─── Excerpted records

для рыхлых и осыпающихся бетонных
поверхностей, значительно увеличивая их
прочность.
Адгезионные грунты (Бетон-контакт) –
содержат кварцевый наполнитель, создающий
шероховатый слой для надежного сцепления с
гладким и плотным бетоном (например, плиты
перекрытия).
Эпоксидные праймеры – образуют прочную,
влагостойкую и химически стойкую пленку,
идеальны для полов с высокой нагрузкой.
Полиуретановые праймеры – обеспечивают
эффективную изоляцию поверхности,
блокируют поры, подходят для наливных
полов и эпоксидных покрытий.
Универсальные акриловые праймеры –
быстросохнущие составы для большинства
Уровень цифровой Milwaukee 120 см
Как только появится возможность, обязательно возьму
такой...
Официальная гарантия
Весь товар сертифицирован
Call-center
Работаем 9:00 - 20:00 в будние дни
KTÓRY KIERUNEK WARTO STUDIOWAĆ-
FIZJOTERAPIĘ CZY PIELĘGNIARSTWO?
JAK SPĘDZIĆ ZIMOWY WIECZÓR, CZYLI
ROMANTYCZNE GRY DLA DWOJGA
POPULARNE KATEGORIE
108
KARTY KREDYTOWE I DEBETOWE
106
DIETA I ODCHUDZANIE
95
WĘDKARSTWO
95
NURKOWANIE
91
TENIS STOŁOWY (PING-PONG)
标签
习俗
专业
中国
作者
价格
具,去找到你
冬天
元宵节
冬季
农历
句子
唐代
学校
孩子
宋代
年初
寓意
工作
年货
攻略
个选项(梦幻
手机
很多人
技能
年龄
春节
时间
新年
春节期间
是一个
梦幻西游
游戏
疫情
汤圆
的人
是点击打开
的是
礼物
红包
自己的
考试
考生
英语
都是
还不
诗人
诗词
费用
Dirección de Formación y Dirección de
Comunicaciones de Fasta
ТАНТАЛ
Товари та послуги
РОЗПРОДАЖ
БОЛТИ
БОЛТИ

──────

• To do
Repeat every line of the records above word for word, in the same order.

• Written solution
для рыхлых и осыпающихся бетонных
поверхностей, значительно увеличивая их
прочность.
Адгезионные грунты (Бетон-контакт) –
содержат кварцевый наполнитель, создающий
шероховатый слой для надежного сцепления с
гладким и плотным бетоном (например, плиты
перекрытия).
Эпоксидные праймеры – образуют прочную,
влагостойкую и химически стойкую пленку,
идеальны для полов с высокой нагрузкой.
Полиуретановые праймеры – обеспечивают
эффективную изоляцию поверхности,
блокируют поры, подходят для наливных
полов и эпоксидных покрытий.
Универсальные акриловые праймеры –
быстросохнущие составы для большинства
Уровень цифровой Milwaukee 120 см
Как только появится возможность, обязательно возьму
такой...
Официальная гарантия
Весь товар сертифицирован
Call-center
Работаем 9:00 - 20:00 в будние дни
KTÓRY KIERUNEK WARTO STUDIOWAĆ-
FIZJOTERAPIĘ CZY PIELĘGNIARSTWO?
JAK SPĘDZIĆ ZIMOWY WIECZÓR, CZYLI
ROMANTYCZNE GRY DLA DWOJGA
POPULARNE KATEGORIE
108
KARTY KREDYTOWE I DEBETOWE
106
DIETA I ODCHUDZANIE
95
WĘDKARSTWO
95
NURKOWANIE
91
TENIS STOŁOWY (PING-PONG)
标签
习俗
专业
中国
作者
价格
具,去找到你
冬天
元宵节
冬季
农历
句子
唐代
学校
孩子
宋代
年初
寓意
工作
年货
攻略
个选项(梦幻
手机
很多人
技能
年龄
春节
时间
新年
春节期间
是一个
梦幻西游
游戏
疫情
汤圆
的人
是点击打开
的是
礼物
红包
自己的
考试
考生
英语
都是
还不
诗人
诗词
费用
Dirección de Formación y Dirección de
Comunicaciones de Fasta
ТАНТАЛ
Товари та послуги
РОЗПРОДАЖ
БОЛТИ
БОЛТИ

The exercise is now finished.